Stored data:
####################
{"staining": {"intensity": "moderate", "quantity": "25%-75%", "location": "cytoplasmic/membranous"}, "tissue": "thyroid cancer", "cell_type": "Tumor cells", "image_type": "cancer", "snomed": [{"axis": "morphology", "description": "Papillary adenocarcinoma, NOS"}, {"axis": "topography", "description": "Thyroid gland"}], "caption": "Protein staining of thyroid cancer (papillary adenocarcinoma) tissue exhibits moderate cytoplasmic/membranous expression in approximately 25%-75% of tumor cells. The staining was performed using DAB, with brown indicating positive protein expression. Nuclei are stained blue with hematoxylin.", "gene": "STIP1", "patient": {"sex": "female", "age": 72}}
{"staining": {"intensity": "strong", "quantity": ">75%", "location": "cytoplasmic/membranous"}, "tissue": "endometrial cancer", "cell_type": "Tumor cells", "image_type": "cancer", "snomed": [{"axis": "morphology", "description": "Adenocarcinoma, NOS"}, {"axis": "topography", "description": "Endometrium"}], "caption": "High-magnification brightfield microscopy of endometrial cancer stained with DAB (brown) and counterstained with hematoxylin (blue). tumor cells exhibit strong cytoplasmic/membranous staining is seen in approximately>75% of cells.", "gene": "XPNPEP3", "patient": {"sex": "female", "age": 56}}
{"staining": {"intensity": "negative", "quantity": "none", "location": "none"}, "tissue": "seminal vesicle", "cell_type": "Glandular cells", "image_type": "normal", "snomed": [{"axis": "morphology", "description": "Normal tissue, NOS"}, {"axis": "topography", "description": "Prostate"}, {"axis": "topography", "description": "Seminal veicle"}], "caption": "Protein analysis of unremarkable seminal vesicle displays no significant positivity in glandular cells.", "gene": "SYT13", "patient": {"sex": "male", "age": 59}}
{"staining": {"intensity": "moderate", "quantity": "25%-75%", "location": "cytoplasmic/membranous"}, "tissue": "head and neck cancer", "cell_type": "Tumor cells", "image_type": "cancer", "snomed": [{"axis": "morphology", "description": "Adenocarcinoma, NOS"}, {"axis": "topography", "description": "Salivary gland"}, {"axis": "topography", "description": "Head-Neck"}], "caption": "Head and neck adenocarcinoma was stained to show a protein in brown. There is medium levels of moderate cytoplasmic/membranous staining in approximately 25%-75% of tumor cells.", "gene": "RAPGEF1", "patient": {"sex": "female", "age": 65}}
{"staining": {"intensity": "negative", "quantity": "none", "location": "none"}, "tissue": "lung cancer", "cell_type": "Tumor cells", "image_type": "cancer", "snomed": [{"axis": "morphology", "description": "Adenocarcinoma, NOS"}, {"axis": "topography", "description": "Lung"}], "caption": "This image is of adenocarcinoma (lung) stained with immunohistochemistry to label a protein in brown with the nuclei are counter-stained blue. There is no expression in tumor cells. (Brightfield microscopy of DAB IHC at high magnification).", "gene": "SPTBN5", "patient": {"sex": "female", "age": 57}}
####################
Your assignment: Once you have read the entries, write them out again without altering a single character.

Completed exercise:
{"staining": {"intensity": "moderate", "quantity": "25%-75%", "location": "cytoplasmic/membranous"}, "tissue": "thyroid cancer", "cell_type": "Tumor cells", "image_type": "cancer", "snomed": [{"axis": "morphology", "description": "Papillary adenocarcinoma, NOS"}, {"axis": "topography", "description": "Thyroid gland"}], "caption": "Protein staining of thyroid cancer (papillary adenocarcinoma) tissue exhibits moderate cytoplasmic/membranous expression in approximately 25%-75% of tumor cells. The staining was performed using DAB, with brown indicating positive protein expression. Nuclei are stained blue with hematoxylin.", "gene": "STIP1", "patient": {"sex": "female", "age": 72}}
{"staining": {"intensity": "strong", "quantity": ">75%", "location": "cytoplasmic/membranous"}, "tissue": "endometrial cancer", "cell_type": "Tumor cells", "image_type": "cancer", "snomed": [{"axis": "morphology", "description": "Adenocarcinoma, NOS"}, {"axis": "topography", "description": "Endometrium"}], "caption": "High-magnification brightfield microscopy of endometrial cancer stained with DAB (brown) and counterstained with hematoxylin (blue). tumor cells exhibit strong cytoplasmic/membranous staining is seen in approximately>75% of cells.", "gene": "XPNPEP3", "patient": {"sex": "female", "age": 56}}
{"staining": {"intensity": "negative", "quantity": "none", "location": "none"}, "tissue": "seminal vesicle", "cell_type": "Glandular cells", "image_type": "normal", "snomed": [{"axis": "morphology", "description": "Normal tissue, NOS"}, {"axis": "topography", "description": "Prostate"}, {"axis": "topography", "description": "Seminal veicle"}], "caption": "Protein analysis of unremarkable seminal vesicle displays no significant positivity in glandular cells.", "gene": "SYT13", "patient": {"sex": "male", "age": 59}}
{"staining": {"intensity": "moderate", "quantity": "25%-75%", "location": "cytoplasmic/membranous"}, "tissue": "head and neck cancer", "cell_type": "Tumor cells", "image_type": "cancer", "snomed": [{"axis": "morphology", "description": "Adenocarcinoma, NOS"}, {"axis": "topography", "description": "Salivary gland"}, {"axis": "topography", "description": "Head-Neck"}], "caption": "Head and neck adenocarcinoma was stained to show a protein in brown. There is medium levels of moderate cytoplasmic/membranous staining in approximately 25%-75% of tumor cells.", "gene": "RAPGEF1", "patient": {"sex": "female", "age": 65}}
{"staining": {"intensity": "negative", "quantity": "none", "location": "none"}, "tissue": "lung cancer", "cell_type": "Tumor cells", "image_type": "cancer", "snomed": [{"axis": "morphology", "description": "Adenocarcinoma, NOS"}, {"axis": "topography", "description": "Lung"}], "caption": "This image is of adenocarcinoma (lung) stained with immunohistochemistry to label a protein in brown with the nuclei are counter-stained blue. There is no expression in tumor cells. (Brightfield microscopy of DAB IHC at high magnification).", "gene": "SPTBN5", "patient": {"sex": "female", "age": 57}}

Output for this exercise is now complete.